Apuração de campo e cruzamento de fontes com dados oficiais deixam claro: a adoção da inteligência artificial nas escolas italianas está atrasada em relação a muitos sistemas educacionais globais. A análise do portal Skuola.net sobre o relatório TALIS 2024 — a maior investigação da OCSE sobre professores e diretores escolares — mostra um cenário factual e urgente para políticas públicas e formação docente.
O ponto de partida é objetivo: na média dos países da OCSE cerca de 36% dos professores relatou ter usado IA em seu trabalho no ano anterior ao levantamento (2024). Na Itália, a taxa é muito inferior: apenas 24% dos docentes adotou a tecnologia no mesmo período, menos de 1 em cada 4.
O contraste com líderes mundiais é nítido.
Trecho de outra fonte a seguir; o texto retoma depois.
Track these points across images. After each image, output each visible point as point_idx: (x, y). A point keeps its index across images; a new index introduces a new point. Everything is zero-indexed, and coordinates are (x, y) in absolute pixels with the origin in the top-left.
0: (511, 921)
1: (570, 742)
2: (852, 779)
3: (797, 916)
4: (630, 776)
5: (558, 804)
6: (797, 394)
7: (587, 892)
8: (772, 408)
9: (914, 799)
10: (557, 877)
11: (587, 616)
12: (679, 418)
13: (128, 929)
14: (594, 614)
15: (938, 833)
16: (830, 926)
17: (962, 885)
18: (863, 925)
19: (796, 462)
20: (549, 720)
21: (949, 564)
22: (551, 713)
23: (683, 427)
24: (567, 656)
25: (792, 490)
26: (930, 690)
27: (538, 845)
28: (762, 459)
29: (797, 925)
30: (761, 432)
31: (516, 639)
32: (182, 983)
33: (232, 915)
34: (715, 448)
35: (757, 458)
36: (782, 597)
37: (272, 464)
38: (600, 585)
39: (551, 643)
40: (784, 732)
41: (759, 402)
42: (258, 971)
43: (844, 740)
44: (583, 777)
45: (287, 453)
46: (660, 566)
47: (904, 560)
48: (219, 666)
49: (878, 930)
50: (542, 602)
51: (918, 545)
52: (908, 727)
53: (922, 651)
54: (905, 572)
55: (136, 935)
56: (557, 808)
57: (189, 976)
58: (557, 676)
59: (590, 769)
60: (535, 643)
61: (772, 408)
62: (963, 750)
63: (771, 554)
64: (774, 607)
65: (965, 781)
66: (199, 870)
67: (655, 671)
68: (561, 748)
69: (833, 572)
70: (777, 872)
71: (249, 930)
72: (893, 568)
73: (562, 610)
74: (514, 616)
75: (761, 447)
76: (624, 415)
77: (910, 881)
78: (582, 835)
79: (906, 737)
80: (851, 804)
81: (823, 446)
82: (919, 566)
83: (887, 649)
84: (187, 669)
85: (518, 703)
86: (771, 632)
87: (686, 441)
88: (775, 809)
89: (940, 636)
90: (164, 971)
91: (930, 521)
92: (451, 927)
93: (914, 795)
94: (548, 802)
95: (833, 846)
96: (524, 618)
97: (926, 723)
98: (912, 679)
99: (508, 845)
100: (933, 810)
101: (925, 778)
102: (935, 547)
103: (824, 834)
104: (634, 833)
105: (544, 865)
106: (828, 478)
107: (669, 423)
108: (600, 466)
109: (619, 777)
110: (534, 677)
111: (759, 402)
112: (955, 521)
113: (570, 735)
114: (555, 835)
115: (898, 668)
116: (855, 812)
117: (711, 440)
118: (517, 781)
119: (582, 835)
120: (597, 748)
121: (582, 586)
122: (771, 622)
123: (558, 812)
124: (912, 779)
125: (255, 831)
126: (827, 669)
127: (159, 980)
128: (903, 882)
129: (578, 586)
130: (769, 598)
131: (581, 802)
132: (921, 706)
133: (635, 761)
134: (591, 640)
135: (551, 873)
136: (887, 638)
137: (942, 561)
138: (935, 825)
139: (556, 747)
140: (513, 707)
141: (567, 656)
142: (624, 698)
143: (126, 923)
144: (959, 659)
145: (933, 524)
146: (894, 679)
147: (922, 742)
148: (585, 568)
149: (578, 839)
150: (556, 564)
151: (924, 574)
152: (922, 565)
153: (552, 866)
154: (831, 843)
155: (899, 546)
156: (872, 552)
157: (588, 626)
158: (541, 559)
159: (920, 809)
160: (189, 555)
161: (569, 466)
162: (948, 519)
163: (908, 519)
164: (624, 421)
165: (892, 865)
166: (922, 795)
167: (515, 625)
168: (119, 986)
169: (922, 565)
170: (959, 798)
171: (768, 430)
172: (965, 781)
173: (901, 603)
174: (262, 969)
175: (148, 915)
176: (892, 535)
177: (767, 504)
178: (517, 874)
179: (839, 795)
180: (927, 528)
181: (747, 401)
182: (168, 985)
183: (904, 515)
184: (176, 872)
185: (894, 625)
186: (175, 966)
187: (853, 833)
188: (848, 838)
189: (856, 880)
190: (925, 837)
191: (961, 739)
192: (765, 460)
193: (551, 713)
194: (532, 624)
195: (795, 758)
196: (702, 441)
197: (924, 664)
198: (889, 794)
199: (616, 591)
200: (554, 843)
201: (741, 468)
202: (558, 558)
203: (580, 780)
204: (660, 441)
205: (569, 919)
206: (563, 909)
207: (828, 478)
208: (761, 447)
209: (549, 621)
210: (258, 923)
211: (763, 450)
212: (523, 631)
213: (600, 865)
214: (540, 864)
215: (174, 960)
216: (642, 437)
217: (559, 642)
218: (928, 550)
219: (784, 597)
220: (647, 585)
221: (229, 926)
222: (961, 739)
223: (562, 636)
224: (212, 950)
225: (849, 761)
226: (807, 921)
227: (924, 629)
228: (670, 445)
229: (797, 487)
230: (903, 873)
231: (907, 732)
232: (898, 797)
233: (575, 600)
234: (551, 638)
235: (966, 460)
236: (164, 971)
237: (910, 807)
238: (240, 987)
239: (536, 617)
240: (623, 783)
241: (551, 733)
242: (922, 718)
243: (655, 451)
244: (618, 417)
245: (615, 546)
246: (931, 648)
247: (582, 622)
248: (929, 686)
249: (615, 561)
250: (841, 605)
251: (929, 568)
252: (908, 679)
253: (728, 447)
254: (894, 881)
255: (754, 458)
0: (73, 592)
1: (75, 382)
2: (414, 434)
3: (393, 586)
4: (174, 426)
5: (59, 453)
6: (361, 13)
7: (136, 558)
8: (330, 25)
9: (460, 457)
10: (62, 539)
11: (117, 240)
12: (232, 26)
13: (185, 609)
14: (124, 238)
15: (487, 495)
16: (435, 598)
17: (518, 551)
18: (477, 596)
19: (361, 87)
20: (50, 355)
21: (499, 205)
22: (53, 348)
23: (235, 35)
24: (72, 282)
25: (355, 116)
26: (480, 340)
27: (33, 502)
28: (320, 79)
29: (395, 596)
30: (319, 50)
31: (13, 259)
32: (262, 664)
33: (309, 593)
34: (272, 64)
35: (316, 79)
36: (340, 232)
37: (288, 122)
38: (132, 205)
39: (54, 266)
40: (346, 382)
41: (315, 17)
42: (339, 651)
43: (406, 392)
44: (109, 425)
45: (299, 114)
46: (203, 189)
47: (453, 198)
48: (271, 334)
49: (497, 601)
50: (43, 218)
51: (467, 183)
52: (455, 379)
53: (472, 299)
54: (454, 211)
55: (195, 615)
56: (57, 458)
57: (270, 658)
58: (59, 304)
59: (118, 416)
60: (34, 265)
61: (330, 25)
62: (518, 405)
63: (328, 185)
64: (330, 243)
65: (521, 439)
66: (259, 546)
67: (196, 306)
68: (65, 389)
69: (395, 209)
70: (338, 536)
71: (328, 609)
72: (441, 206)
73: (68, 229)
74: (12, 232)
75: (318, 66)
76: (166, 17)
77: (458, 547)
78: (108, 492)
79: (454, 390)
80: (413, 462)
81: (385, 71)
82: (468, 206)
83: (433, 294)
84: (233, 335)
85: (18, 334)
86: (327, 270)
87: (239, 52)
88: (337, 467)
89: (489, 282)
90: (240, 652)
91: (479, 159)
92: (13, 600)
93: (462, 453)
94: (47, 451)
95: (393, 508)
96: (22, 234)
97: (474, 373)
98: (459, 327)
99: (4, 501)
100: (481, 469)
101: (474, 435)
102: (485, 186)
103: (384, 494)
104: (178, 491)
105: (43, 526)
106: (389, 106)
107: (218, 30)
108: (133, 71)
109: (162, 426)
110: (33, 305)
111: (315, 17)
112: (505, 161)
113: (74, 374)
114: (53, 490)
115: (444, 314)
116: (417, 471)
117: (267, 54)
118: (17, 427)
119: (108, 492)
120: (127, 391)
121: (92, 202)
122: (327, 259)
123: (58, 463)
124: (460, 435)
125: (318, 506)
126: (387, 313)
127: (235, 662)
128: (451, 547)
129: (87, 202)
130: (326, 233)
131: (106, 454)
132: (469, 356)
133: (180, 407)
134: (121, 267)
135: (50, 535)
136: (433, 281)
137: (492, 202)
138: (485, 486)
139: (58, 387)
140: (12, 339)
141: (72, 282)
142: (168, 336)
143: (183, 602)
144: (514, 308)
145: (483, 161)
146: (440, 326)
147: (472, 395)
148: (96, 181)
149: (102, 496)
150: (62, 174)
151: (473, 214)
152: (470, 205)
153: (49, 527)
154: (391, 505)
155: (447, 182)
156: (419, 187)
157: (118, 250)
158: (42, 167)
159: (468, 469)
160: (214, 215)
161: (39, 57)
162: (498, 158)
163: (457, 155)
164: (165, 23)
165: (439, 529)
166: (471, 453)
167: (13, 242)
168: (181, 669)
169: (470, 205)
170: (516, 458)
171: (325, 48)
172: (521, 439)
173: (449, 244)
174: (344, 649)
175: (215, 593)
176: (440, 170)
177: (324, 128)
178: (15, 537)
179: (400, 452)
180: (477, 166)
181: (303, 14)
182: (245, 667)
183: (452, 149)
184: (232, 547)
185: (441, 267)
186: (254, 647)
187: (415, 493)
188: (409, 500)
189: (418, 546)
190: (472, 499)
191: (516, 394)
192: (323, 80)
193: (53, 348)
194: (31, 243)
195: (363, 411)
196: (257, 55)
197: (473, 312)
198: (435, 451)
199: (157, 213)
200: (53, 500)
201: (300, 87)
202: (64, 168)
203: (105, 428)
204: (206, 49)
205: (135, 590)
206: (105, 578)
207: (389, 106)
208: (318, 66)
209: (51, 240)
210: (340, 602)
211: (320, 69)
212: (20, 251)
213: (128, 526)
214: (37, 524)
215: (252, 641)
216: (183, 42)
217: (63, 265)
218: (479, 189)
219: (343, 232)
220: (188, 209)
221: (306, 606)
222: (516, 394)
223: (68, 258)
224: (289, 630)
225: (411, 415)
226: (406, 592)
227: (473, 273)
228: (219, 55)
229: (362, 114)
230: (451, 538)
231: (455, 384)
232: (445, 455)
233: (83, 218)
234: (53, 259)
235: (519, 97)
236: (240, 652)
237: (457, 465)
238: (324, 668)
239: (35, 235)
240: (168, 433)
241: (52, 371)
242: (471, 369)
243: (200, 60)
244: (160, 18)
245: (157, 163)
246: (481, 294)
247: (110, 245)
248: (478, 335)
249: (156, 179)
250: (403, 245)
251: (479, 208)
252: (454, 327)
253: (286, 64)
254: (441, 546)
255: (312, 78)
Em regiões como Singapura e Emirados Árabes Unidos, aproximadamente 75% dos professores já incorporam soluções de IA na prática educativa de forma regular. Entre países europeus próximos, o quadro varia: França registra apenas 14%, enquanto Dinamarca e Espanha alcançam respectivamente 36% e 35%. Bélgica (33%), Suécia (31%) e Portugal (30%) ficam em torno da média OCSE.
Surpreendem números em outros países europeus: a Albânia lidera na região com 52% de professores que afirmam usar IA em sala; seguem Romênia (46%) e Polônia (45%). Esses dados apontam que a circulação da tecnologia na escola não segue simplesmente linhas de riqueza ou dimensão do sistema educacional; há políticas, formação e cultura profissional que definem o ritmo de adoção.
Quanto ao uso, o TALIS 2024 mostra uma aplicação predominantemente pragmática: 68% dos docentes que empregam IA o fazem para se documentar ou resumir conteúdos rapidamente; 64% recorrem à ferramenta para gerar planos de aula e atividades didáticas. Apenas 25% a utiliza para analisar dados de desempenho dos alunos, indicando que a função analítica e de diagnóstico permanece marginal.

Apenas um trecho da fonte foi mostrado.